On Sat, Jul 8, 2017 at 12:11 PM, Tony Arcieri <> wrote:

> On Fri, Jul 7, 2017 at 6:02 AM, Richard Barnes <> wrote:
>> You could avoid changing how the DH works altogether by simply exporting
>> the DH private key, encrypted with a key shared with the monitoring device,
>> in a server extension.  (Not in EncryptedExtensions, obviously.)  This
>> would also have the benefit of explicitly signaling when such monitoring is
>> in use.  The only real challenge here is that the client would have to
>> offer the extension in order for the server to be able to send it, which I
>> expect things like browsers would be unlikely to do.  However, given that
>> the target of this draft seems to be intra-data-center TLS, perhaps this is
>> a workable requirement?
> I very much like the property that by using an extension, the client must
> consent to being MitMed.
> But in this case, why not just keywrap the session master secret with a
> preshared KEK as opposed to exfiltrating the DH private key?

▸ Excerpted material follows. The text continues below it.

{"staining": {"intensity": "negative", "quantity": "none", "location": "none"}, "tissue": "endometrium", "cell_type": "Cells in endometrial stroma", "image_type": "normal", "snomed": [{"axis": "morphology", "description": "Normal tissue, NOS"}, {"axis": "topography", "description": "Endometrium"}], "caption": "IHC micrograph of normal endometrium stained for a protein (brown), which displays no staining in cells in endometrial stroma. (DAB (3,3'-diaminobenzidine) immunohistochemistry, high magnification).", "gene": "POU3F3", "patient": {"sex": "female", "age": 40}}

Actually, now that you mention it, something like that is probably
necessary -- I expect that there are unstated requirements here to support
for resumption (without having to find the previous session) and probably
0xRTT, and those modes use in a shared secret in addition to the DH
secret.  So you would need to exfiltrate the PSK as well.

Looking at the key schedule [1], it looks like it would not be sufficient
to send the master secret, since that wouldn't get you early data or
handshake messages, but it would be enough to exfiltrate the DH and PSK

Nonetheless, I don't think this significantly changes the proposed design.
The interesting question is still whether opt-in is an acceptable
requirement for the folks looking for a mechanism here.